Shawn lève sa main droite très lentement et la glisse délicatement dans la poche de son manteau. Il dépose sur la table ses deux objets les plus chers, c’est-à-dire la bague et le médaillon que Nathalie avait glissé dans son berceau. Il a l’impression que sa mère va tourner de l’œil. Le jeune étudiant voit que sa mère est parcourue de tremblements suite au choc de cette découverte. Elle finit par abaisser son arme tandis que des larmes coulent le long de ses joues.

- Comment est-ce possible ? s’exclame Nathalie, d’une voix enrouée sous le coup de l’émotion.

- C’est grâce au docteur Myrick, que vous connaissiez sous le nom de Diezel ajoute Shawn, en voyant que sa mère ne fait pas le rapprochement.

En entendant ce nom qui semble sortir de ses pires cauchemars, Nathalie commence à se sentir prise de panique. Cet homme l’a profondément traumatisé. Elle repense à sa captivité, revoyant dans sa tête le sourire de ce psychopathe qui n’a pas arrêté de la manipuler. Elle a envie de vomir. Elle s’était pourtant promis de ne plus jamais y repenser, ayant enfouie ses souvenirs au plus profond de son esprit.
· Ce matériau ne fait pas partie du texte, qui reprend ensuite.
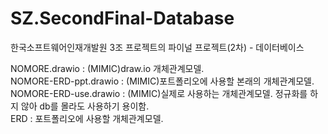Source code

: # SZ.SecondFinal-Database
한국소프트웨어인재개발원 3조 프로젝트의 파이널 프로젝트(2차) - 데이터베이스

NOMORE.drawio : (MIMIC)draw.io 개체관계모델.  
NOMORE-ERD-ppt.drawio : (MIMIC)포트폴리오에 사용할 본래의 개체관계모델.  
NOMORE-ERD-use.drawio : (MIMIC)실제로 사용하는 개체관계모델. 정규화를 하지 않아 db를 몰라도 사용하기 용이함.  
ERD : 포트폴리오에 사용할 개체관계모델.
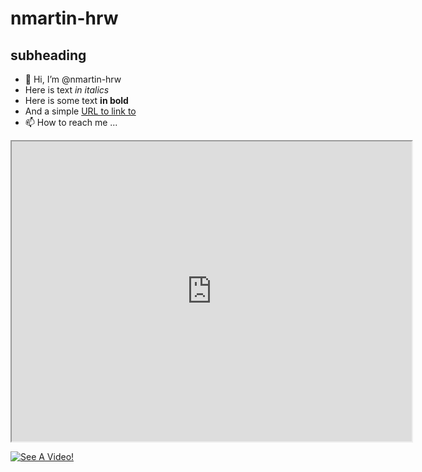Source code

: # nmartin-hrw #
## subheading ##

- 👋 Hi, I’m @nmartin-hrw
- Here is text *in italics*
- Here is some text **in bold**
- And a simple [URL to link to](https://hrw.org)
- 📫 How to reach me ...

<iframe src="https://drive.google.com/file/d/1G4_aMtga4XlNDXkMnfzfz5wxCnkZjqSi/preview" width="640" height="480" allow="autoplay"></iframe>

[![See A Video!](https://www.google.com/url?sa=i&url=https%3A%2F%2Fvariety.com%2F2023%2Fdigital%2Fnews%2Felon-musk-twitter-logo-doge-dogecoin-meme-1235572343%2F&psig=AOvVaw3PXop0jz94lw9f0T9tpxKl&ust=1693602066194000&source=images&cd=vfe&opi=89978449&ved=0CA0QjRxqFwoTCNjTtsHlh4EDFQAAAAAdAAAAABAD)]((https://drive.google.com/file/d/1G4_aMtga4XlNDXkMnfzfz5wxCnkZjqSi/view?t=13s))


<!---
nmartin-hrw/nmartin-hrw is a ✨ special ✨ repository because its `README.md` (this file) appears on your GitHub profile.
You can click the Preview link to take a look at your changes.
--->
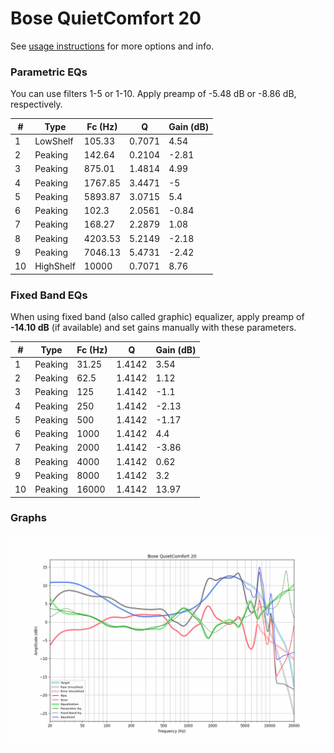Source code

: # Bose QuietComfort 20
See [usage instructions](https://github.com/jaakkopasanen/AutoEq#usage) for more options and info.

### Parametric EQs
You can use filters 1-5 or 1-10. Apply preamp of -5.48 dB or -8.86 dB, respectively.

|   # | Type      |   Fc (Hz) |      Q |   Gain (dB) |
|-----|-----------|-----------|--------|-------------|
|   1 | LowShelf  |    105.33 | 0.7071 |        4.54 |
|   2 | Peaking   |    142.64 | 0.2104 |       -2.81 |
|   3 | Peaking   |    875.01 | 1.4814 |        4.99 |
|   4 | Peaking   |   1767.85 | 3.4471 |       -5    |
|   5 | Peaking   |   5893.87 | 3.0715 |        5.4  |
|   6 | Peaking   |    102.3  | 2.0561 |       -0.84 |
|   7 | Peaking   |    168.27 | 2.2879 |        1.08 |
|   8 | Peaking   |   4203.53 | 5.2149 |       -2.18 |
|   9 | Peaking   |   7046.13 | 5.4731 |       -2.42 |
|  10 | HighShelf |  10000    | 0.7071 |        8.76 |

### Fixed Band EQs
When using fixed band (also called graphic) equalizer, apply preamp of **-14.10 dB** (if available) and set gains manually with these parameters.

|   # | Type    |   Fc (Hz) |      Q |   Gain (dB) |
|-----|---------|-----------|--------|-------------|
|   1 | Peaking |     31.25 | 1.4142 |        3.54 |
|   2 | Peaking |     62.5  | 1.4142 |        1.12 |
|   3 | Peaking |    125    | 1.4142 |       -1.1  |
|   4 | Peaking |    250    | 1.4142 |       -2.13 |
|   5 | Peaking |    500    | 1.4142 |       -1.17 |
|   6 | Peaking |   1000    | 1.4142 |        4.4  |
|   7 | Peaking |   2000    | 1.4142 |       -3.86 |
|   8 | Peaking |   4000    | 1.4142 |        0.62 |
|   9 | Peaking |   8000    | 1.4142 |        3.2  |
|  10 | Peaking |  16000    | 1.4142 |       13.97 |

### Graphs
![](./Bose%20QuietComfort%2020.png)
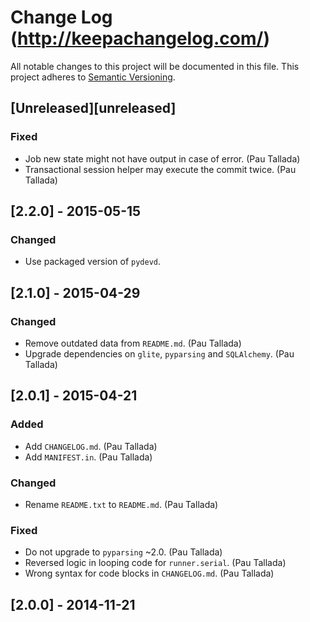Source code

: # Change Log (http://keepachangelog.com/)
All notable changes to this project will be documented in this file.
This project adheres to [Semantic Versioning](http://semver.org/).


## [Unreleased][unreleased]
### Fixed
- Job new state might not have output in case of error. (Pau Tallada)
- Transactional session helper may execute the commit twice. (Pau Tallada)

## [2.2.0] - 2015-05-15
### Changed
- Use packaged version of `pydevd`.


## [2.1.0] - 2015-04-29
### Changed
- Remove outdated data from `README.md`. (Pau Tallada)
- Upgrade dependencies on `glite`, `pyparsing` and `SQLAlchemy`. (Pau Tallada)


## [2.0.1] - 2015-04-21
### Added
- Add `CHANGELOG.md`. (Pau Tallada)
- Add `MANIFEST.in`. (Pau Tallada)

### Changed
- Rename `README.txt` to `README.md`. (Pau Tallada)

### Fixed
- Do not upgrade to `pyparsing` ~2.0. (Pau Tallada)
- Reversed logic in looping code for `runner.serial`. (Pau Tallada)
- Wrong syntax for code blocks in `CHANGELOG.md`. (Pau Tallada)


## [2.0.0] - 2014-11-21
- C’est lui qui vous a amené à moi ? Il sait où je suis ? demande Nathalie, affolée.

- Il ne pourra plus vous nuire, ni à vous ni à quiconque. Il est mort maintenant répond Shawn, sur un ton serein.

- Je ne comprends plus rien soupire Nathalie, avant de s’affaisser dans une chaise.

- Il a été abattu un soir mais j’avais percé la vérité.

- J’aimerai bien en savoir plus à ton sujet dit Nathalie, se sentant tout d’un coup plus légère en apprenant qu’un de ses anciens tortionnaires est mort.

Shawn se lance dans un long monologue sur sa vie, sur ses années à l’orphelinat sans mentionner son passage en hôpital psychiatrique. Il n’a aucune envie de l’effrayer d’avantage. Il lui raconte son départ pour les Etats Unis afin de continuer ses études dans une faculté renommée. Comment il a fait la connaissance de Myrick, que c’est ce dernier qui lui a parlé de sa mère et qui lui a donné son adresse. Myrick aurait découvert sa demeure, mais aurait décidé de ne pas s’attaquer à elle, préférant garder un œil en attendant le bon moment.